## Aufgabe
Gib aus dem Textauszug unten den Abschnitt wortgetreu wieder, beginnend mit „Mycroft Holmes“ und weiter bis einschließlich „ohne Styrianer machen.“.

## Textauszug

—————

Relaunch

Neue Webauftritte von miss.at und diva-online.at

11. Jänner 2012, 15:11

Styria Multi Media Digital präsentiert zum Jahresbeginn zwei neue Auftritte im Web. Die Onlineportale der Magazine miss und DIVA erscheinen im neuen Look. Auf miss.at finden Userinnen und User "freche Insider-Stories aus der Welt der Stars, die neuesten Trends in den Bereichen Beauty und Mode sowie jede Menge Tipps für den nächsten Shopping-Trip", verspricht eine Aussendung. 
diva-online.at will mit "Informationen über die neuesten Trends aus Fashion, Luxus und Lifestyle über die aktuellen Fashion Shows sowie News über High Fashion, Haute Couture, die Top-Designer und einem Labelfinder bis hin zu Backstage-Berichten aus dem 'Diva'-Leben und einem exklusiven Blick hinter die Kulissen des Magazins" punkten.  

"Wir haben versucht, die spezifischen Eigenheiten der beiden Marken miss und Diva auch in das Layout einfließen zu lassen, um unseren Userinnen und Usern das perfekte Umfeld zum Surfen zu bieten. Durch das auf die Zielgruppen maßgeschneiderte Design können wir einen hohen Wiedererkennungswert am digitalen Markt erzielen", sagt Ingrid Oberzaucher, Artdirektorin der Styria Multi Media Digital, die gemeinsam mit Thomas Safranek für die Entwicklung und grafische Umsetzung der beiden neuen Onlineportale verantwortlich zeichnet. (red)

Mycroft Holmes
00
17.1.2012, 12:42
Styria und online, ein ewiges Trauerspiel.

Das einzige, was die nicht verhunzt haben, ist skip.at - und das auch nur deshalb, weil die das mittlerweile selber ohne Styrianer machen.

—————

## Datensätze
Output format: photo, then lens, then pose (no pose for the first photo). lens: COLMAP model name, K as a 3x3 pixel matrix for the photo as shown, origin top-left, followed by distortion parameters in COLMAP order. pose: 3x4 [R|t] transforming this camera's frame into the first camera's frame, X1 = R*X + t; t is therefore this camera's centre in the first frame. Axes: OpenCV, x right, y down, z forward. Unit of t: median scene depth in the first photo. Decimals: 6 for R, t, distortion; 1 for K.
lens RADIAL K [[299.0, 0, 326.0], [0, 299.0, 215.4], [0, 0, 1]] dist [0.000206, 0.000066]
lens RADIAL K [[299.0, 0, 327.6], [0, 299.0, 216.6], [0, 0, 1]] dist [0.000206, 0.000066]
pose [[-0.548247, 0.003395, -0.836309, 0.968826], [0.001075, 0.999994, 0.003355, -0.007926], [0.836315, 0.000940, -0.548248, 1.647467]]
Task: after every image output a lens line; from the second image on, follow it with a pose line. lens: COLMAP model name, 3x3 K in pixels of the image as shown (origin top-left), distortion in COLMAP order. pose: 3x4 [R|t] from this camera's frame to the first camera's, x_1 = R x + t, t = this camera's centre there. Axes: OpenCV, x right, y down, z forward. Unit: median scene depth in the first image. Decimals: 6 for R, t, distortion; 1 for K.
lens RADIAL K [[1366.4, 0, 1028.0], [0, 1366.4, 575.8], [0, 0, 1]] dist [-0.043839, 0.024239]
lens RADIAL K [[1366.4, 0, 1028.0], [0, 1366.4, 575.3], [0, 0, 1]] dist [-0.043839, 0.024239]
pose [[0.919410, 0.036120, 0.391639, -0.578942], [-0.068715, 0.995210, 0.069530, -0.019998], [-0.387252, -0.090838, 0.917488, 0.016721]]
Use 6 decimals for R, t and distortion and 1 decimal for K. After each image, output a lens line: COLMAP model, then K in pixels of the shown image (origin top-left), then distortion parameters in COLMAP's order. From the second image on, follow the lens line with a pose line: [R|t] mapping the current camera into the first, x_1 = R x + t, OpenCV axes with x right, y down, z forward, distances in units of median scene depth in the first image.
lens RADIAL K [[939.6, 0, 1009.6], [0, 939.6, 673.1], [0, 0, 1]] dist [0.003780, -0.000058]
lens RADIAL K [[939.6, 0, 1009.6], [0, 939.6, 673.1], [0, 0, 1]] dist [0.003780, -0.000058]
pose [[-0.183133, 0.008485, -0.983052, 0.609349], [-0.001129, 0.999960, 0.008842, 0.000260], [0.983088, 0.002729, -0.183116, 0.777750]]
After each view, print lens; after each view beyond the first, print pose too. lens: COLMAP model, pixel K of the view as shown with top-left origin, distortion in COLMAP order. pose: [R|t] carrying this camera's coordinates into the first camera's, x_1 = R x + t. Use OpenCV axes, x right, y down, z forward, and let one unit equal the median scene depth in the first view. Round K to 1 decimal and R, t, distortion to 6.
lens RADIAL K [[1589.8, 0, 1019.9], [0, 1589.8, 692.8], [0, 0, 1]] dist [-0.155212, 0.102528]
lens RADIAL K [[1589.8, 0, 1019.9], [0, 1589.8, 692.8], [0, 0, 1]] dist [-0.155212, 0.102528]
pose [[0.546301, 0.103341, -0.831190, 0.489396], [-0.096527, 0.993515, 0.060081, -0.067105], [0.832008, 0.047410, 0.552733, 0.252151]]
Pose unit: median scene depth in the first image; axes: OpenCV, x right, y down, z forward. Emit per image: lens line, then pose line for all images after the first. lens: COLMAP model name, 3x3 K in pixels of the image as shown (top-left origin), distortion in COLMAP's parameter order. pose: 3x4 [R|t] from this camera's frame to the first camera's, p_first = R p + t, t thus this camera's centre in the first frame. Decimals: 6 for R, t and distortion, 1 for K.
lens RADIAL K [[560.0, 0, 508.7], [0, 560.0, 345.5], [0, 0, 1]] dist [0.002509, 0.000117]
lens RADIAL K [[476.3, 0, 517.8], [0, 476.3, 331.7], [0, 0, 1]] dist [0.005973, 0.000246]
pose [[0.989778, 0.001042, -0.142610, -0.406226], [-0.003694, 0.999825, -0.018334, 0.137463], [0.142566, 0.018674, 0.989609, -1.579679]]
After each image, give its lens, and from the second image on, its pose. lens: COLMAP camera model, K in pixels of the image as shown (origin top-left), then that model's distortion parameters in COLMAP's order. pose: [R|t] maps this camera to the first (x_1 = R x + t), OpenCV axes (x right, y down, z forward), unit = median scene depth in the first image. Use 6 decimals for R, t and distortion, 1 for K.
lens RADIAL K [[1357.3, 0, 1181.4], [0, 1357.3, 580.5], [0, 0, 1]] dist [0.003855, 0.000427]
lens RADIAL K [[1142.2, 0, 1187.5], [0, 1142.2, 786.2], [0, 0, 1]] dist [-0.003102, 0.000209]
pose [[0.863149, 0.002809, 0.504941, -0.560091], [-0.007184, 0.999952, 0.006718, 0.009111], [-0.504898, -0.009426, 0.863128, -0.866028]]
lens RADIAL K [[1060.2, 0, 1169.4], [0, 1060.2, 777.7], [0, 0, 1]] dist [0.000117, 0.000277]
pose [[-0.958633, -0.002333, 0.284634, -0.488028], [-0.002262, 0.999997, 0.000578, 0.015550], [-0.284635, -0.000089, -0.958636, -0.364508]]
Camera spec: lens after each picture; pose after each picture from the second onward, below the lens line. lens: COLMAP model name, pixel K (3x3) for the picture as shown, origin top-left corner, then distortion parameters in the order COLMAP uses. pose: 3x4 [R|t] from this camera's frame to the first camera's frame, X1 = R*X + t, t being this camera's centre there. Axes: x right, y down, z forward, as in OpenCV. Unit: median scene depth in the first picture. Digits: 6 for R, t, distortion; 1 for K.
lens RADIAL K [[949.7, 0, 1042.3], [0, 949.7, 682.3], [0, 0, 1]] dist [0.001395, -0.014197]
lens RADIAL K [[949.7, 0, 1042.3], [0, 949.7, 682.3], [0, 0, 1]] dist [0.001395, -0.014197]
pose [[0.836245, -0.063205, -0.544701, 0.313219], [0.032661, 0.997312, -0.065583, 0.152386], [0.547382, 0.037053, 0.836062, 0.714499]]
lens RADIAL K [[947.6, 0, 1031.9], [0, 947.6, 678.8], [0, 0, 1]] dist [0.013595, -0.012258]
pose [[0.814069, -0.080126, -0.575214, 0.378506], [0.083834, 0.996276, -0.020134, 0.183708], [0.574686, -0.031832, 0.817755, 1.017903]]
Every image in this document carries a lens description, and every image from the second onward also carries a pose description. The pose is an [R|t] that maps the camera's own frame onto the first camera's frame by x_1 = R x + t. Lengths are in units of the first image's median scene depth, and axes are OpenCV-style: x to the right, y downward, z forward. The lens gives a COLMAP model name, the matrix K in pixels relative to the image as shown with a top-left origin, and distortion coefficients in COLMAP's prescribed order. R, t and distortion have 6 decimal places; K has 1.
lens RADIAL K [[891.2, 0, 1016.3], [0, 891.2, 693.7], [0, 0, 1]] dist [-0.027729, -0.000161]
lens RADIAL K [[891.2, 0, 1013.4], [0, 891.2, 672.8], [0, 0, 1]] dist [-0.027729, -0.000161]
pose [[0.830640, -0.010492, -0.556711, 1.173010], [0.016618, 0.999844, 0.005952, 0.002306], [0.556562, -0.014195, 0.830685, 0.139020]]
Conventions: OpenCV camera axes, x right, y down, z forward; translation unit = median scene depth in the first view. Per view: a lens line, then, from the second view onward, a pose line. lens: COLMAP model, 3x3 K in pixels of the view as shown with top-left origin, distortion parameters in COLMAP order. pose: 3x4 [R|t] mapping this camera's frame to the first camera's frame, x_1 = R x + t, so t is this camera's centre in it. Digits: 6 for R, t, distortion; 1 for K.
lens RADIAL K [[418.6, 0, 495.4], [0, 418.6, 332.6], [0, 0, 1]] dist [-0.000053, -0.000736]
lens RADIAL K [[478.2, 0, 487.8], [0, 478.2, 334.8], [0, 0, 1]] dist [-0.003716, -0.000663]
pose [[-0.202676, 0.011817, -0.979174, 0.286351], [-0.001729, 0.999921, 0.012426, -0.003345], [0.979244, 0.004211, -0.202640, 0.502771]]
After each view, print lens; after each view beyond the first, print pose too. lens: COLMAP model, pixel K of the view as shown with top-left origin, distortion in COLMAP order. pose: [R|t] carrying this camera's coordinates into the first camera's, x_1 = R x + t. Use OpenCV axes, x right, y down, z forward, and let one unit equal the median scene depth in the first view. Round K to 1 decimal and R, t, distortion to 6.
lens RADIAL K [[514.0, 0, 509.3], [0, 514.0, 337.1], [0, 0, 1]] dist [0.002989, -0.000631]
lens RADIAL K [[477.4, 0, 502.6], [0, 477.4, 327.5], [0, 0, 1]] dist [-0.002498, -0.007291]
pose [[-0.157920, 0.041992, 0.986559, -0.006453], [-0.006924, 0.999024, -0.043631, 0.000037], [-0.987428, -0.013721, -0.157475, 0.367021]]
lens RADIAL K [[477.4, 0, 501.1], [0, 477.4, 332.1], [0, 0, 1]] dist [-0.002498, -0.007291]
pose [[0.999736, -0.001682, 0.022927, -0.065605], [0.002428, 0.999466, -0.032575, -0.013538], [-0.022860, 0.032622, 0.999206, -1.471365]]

—————

## Ergebnis
Mycroft Holmes
00
17.1.2012, 12:42
Styria und online, ein ewiges Trauerspiel.

Das einzige, was die nicht verhunzt haben, ist skip.at - und das auch nur deshalb, weil die das mittlerweile selber ohne Styrianer machen.